-- Your task --
The whole listing below is to be copied exactly, with every picture left out.
********
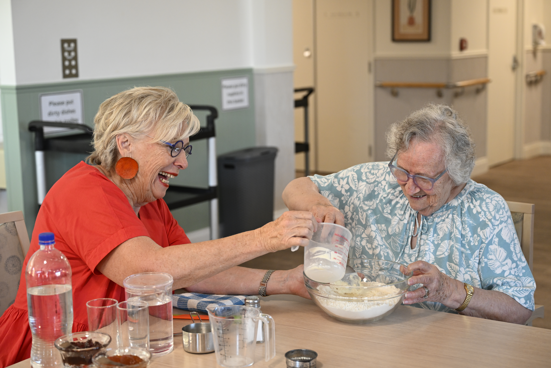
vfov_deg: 22.6
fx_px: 918
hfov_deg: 33.4
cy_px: 184
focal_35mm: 60
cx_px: 276
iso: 1600
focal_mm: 60
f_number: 4
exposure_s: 1/160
********
-- Expected output --
vfov_deg: 22.6
fx_px: 918
hfov_deg: 33.4
cy_px: 184
focal_35mm: 60
cx_px: 276
iso: 1600
focal_mm: 60
f_number: 4
exposure_s: 1/160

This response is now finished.